__TASK TO CARRY OUT__. Return the rows below word for word, from the line with "vaikutteita ennen muuta anglosaksisista" up to and including the line with "Wil je onze nieuwsbrief ontvangen?". Leave the pictures out of your answer.

__PROVIDED RECORDS__.
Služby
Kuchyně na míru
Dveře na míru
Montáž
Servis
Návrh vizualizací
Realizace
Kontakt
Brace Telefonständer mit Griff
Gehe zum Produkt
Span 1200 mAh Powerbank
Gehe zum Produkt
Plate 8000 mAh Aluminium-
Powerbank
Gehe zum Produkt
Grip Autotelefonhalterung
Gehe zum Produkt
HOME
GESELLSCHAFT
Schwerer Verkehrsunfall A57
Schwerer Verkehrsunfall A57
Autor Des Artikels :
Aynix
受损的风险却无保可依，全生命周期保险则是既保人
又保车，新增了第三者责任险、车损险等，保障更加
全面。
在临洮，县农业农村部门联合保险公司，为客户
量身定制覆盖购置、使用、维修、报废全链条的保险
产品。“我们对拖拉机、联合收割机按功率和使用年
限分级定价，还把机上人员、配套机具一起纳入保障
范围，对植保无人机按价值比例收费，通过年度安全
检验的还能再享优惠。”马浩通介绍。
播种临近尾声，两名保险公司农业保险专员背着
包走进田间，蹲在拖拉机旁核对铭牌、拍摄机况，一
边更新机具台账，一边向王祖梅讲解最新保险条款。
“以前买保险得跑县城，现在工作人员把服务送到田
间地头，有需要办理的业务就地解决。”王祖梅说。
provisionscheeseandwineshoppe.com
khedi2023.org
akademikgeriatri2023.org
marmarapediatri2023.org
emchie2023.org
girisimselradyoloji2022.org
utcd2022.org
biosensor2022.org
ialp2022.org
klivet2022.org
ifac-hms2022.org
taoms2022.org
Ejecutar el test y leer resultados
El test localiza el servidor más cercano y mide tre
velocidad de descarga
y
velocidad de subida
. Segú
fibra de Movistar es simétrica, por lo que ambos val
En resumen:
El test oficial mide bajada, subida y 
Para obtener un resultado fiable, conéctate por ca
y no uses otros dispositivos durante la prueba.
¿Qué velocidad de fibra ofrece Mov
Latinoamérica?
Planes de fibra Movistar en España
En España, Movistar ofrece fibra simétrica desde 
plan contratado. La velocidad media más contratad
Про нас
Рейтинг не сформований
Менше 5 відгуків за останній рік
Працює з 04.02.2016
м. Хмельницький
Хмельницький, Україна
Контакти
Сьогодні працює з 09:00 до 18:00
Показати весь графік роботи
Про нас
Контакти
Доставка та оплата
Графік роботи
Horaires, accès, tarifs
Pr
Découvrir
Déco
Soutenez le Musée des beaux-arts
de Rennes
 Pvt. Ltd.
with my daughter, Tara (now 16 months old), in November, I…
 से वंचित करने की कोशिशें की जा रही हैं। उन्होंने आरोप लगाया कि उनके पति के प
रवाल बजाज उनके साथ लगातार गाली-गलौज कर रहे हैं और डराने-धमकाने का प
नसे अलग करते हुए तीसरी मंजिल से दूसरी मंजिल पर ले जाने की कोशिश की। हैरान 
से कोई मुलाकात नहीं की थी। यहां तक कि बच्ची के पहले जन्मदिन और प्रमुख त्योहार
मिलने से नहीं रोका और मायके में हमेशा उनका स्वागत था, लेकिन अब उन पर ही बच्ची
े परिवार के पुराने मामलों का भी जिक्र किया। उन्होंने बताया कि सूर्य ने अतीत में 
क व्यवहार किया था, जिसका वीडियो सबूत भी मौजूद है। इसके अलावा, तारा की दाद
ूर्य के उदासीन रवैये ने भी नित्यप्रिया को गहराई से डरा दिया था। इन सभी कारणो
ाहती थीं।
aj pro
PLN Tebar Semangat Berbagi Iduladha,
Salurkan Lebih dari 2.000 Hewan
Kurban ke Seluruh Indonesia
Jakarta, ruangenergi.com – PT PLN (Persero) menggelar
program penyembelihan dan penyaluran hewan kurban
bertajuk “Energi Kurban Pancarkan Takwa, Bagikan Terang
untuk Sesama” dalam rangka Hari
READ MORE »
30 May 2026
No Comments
--
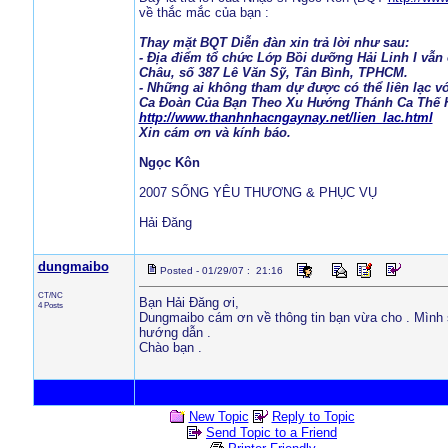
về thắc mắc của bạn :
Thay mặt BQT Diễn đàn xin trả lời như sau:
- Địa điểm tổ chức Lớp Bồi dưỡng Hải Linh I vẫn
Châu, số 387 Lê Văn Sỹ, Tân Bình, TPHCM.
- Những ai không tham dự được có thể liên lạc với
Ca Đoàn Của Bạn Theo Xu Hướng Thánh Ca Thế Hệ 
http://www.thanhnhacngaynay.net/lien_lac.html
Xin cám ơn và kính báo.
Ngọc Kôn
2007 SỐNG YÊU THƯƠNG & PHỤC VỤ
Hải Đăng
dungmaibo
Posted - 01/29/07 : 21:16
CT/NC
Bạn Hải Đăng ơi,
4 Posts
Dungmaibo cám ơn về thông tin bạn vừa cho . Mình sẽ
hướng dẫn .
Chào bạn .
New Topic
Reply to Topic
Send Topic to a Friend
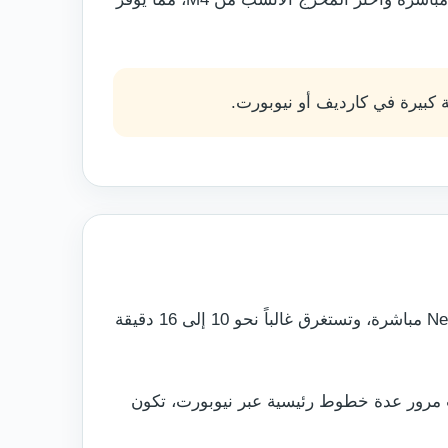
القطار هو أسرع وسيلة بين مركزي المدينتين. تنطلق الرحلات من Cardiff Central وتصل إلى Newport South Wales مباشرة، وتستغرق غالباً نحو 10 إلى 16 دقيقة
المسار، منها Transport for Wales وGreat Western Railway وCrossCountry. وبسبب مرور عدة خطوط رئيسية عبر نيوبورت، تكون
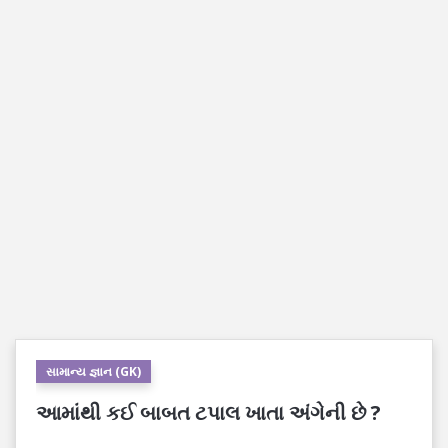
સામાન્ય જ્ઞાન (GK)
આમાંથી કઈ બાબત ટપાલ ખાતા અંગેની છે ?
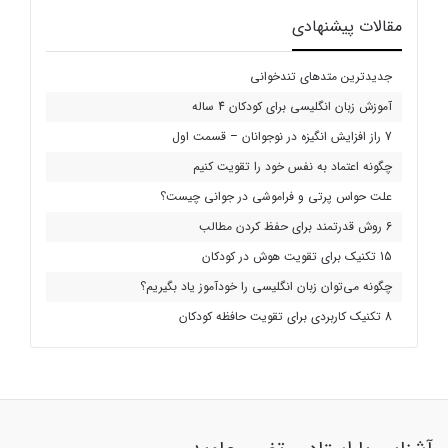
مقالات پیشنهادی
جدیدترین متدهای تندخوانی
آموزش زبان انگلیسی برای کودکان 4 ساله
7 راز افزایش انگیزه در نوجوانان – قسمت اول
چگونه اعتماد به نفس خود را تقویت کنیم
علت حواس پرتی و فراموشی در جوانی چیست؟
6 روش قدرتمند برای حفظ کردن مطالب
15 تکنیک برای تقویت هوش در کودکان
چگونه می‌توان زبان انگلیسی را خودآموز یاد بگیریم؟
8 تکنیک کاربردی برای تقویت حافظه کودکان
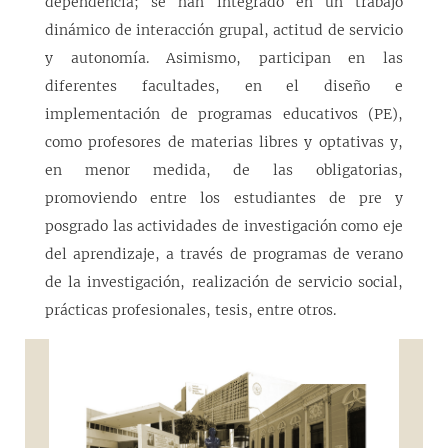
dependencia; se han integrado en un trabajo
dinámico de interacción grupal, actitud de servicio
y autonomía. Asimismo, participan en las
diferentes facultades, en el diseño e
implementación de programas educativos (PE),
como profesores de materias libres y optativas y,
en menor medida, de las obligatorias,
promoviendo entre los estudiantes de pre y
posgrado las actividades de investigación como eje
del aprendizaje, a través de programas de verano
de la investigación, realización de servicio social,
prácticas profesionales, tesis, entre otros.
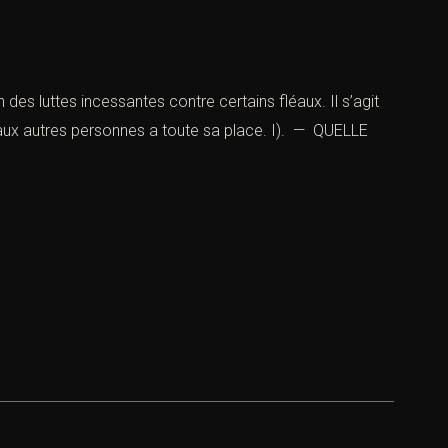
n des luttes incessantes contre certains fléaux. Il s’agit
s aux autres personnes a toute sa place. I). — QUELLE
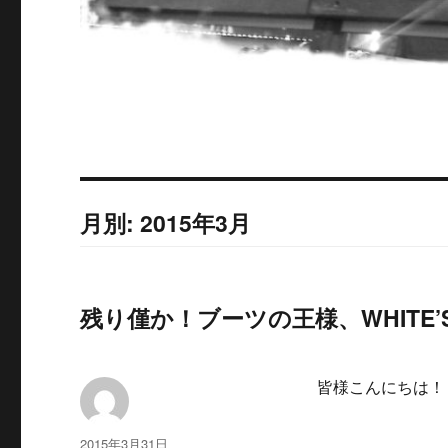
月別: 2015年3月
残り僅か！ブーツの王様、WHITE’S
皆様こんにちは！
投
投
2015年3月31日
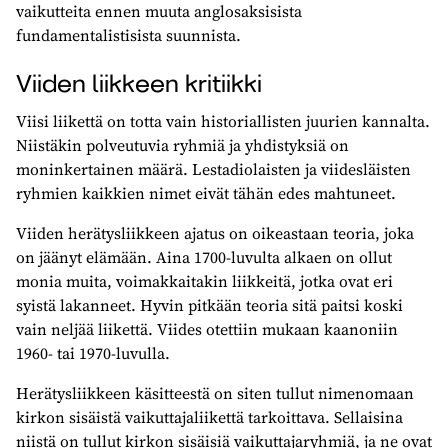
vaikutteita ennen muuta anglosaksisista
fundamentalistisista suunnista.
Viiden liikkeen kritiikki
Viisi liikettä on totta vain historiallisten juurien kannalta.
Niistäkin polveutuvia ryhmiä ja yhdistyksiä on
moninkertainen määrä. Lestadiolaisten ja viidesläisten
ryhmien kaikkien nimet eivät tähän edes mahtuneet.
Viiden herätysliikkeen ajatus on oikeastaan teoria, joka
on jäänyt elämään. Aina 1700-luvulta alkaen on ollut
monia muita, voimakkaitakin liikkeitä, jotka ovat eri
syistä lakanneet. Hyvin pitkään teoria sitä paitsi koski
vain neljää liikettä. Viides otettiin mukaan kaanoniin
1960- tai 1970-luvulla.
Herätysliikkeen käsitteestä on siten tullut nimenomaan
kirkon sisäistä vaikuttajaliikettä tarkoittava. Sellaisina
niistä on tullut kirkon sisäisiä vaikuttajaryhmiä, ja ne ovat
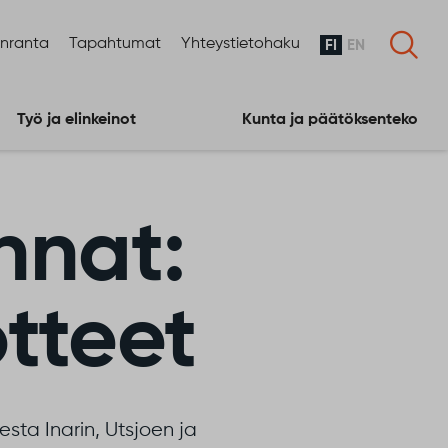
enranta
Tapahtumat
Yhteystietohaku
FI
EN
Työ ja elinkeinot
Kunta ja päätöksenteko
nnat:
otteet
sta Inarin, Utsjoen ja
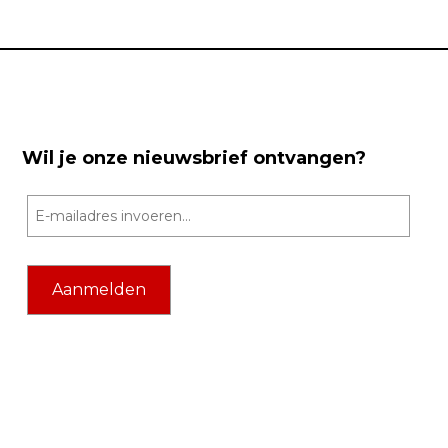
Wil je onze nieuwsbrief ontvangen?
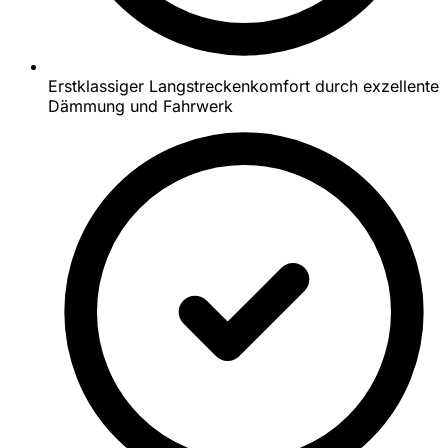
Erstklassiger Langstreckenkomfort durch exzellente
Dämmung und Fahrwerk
==
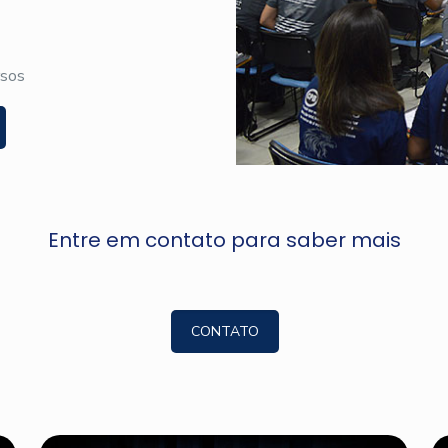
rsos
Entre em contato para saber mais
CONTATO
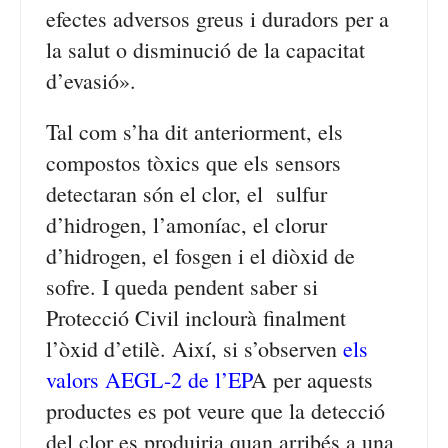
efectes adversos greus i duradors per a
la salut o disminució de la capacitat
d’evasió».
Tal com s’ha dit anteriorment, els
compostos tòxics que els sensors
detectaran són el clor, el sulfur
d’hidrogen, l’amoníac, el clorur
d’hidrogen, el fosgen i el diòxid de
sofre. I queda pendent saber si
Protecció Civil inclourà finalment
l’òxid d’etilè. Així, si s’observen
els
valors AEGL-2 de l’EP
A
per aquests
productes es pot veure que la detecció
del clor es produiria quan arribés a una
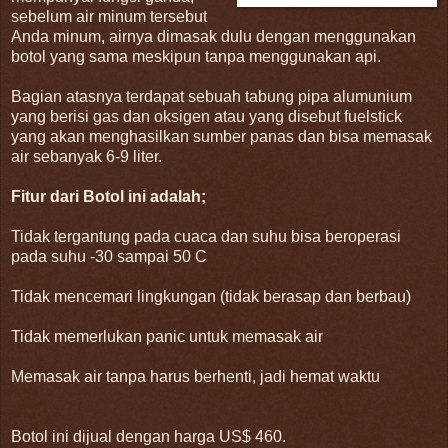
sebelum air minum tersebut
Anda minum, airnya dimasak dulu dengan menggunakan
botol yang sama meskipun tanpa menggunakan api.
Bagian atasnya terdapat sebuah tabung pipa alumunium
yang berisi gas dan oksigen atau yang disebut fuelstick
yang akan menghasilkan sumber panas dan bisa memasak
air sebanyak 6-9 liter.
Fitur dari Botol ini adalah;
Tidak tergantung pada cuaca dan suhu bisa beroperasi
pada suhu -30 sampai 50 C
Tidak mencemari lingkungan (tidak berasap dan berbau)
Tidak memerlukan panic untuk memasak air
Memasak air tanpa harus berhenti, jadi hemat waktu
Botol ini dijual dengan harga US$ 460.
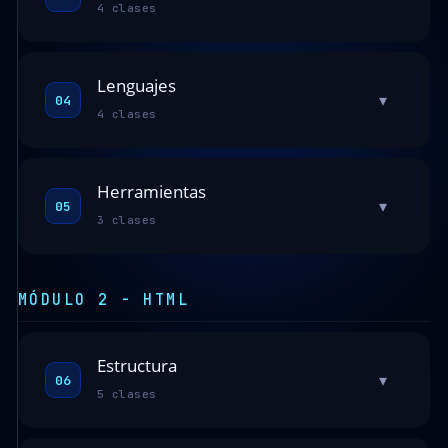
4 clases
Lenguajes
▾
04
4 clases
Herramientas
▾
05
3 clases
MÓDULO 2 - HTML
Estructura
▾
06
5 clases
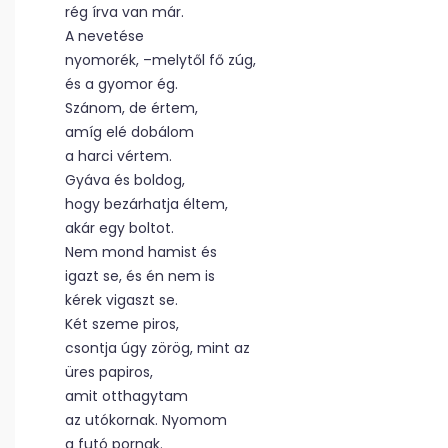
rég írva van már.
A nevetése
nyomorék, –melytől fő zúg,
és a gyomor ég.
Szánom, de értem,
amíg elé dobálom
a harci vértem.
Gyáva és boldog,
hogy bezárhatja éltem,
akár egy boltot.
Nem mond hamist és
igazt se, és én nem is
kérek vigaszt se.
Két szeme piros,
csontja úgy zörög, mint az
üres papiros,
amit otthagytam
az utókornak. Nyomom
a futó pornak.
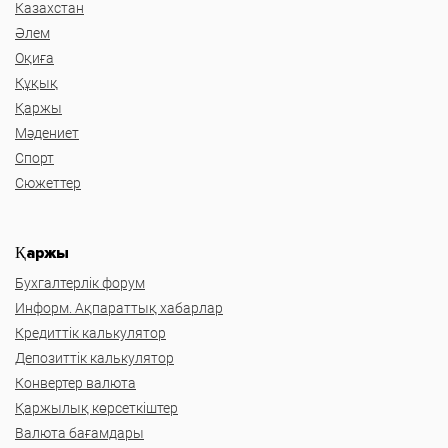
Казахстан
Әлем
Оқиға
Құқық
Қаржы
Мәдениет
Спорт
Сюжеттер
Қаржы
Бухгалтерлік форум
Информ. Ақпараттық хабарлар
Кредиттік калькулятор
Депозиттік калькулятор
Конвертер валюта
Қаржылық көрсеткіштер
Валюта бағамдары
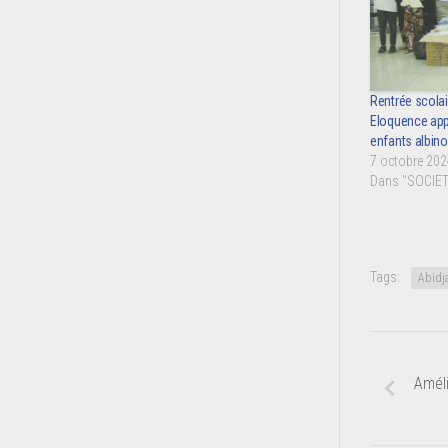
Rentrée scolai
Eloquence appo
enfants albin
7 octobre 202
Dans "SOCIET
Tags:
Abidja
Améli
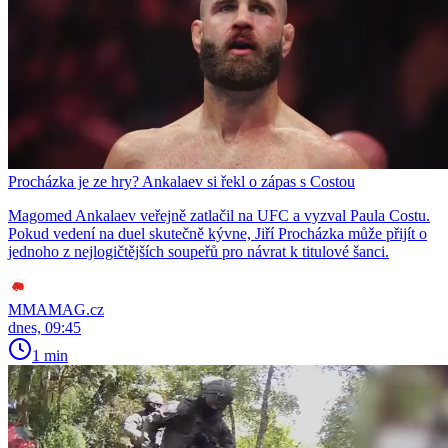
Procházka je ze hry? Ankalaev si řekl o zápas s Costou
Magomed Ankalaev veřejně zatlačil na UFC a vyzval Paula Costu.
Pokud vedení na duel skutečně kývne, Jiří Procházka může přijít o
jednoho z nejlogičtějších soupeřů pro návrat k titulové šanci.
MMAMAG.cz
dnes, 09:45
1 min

__YOUR RESPONSE__.
vaikutteita ennen muuta anglosaksisista
fundamentalistisista suunnista.
Viiden liikkeen kritiikki
Viisi liikettä on totta vain historiallisten juurien kannalta.
Niistäkin polveutuvia ryhmiä ja yhdistyksiä on
moninkertainen määrä. Lestadiolaisten ja viidesläisten
ryhmien kaikkien nimet eivät tähän edes mahtuneet.
Viiden herätysliikkeen ajatus on oikeastaan teoria, joka
on jäänyt elämään. Aina 1700-luvulta alkaen on ollut
monia muita, voimakkaitakin liikkeitä, jotka ovat eri
syistä lakanneet. Hyvin pitkään teoria sitä paitsi koski
vain neljää liikettä. Viides otettiin mukaan kaanoniin
1960- tai 1970-luvulla.
Herätysliikkeen käsitteestä on siten tullut nimenomaan
kirkon sisäistä vaikuttajaliikettä tarkoittava. Sellaisina
niistä on tullut kirkon sisäisiä vaikuttajaryhmiä, ja ne ovat
enranta
Tapahtumat
Yhteystietohaku
FI
EN
Työ ja elinkeinot
Kunta ja päätöksenteko
nnat:
otteet
sta Inarin, Utsjoen ja
Wil je onze nieuwsbrief ontvangen?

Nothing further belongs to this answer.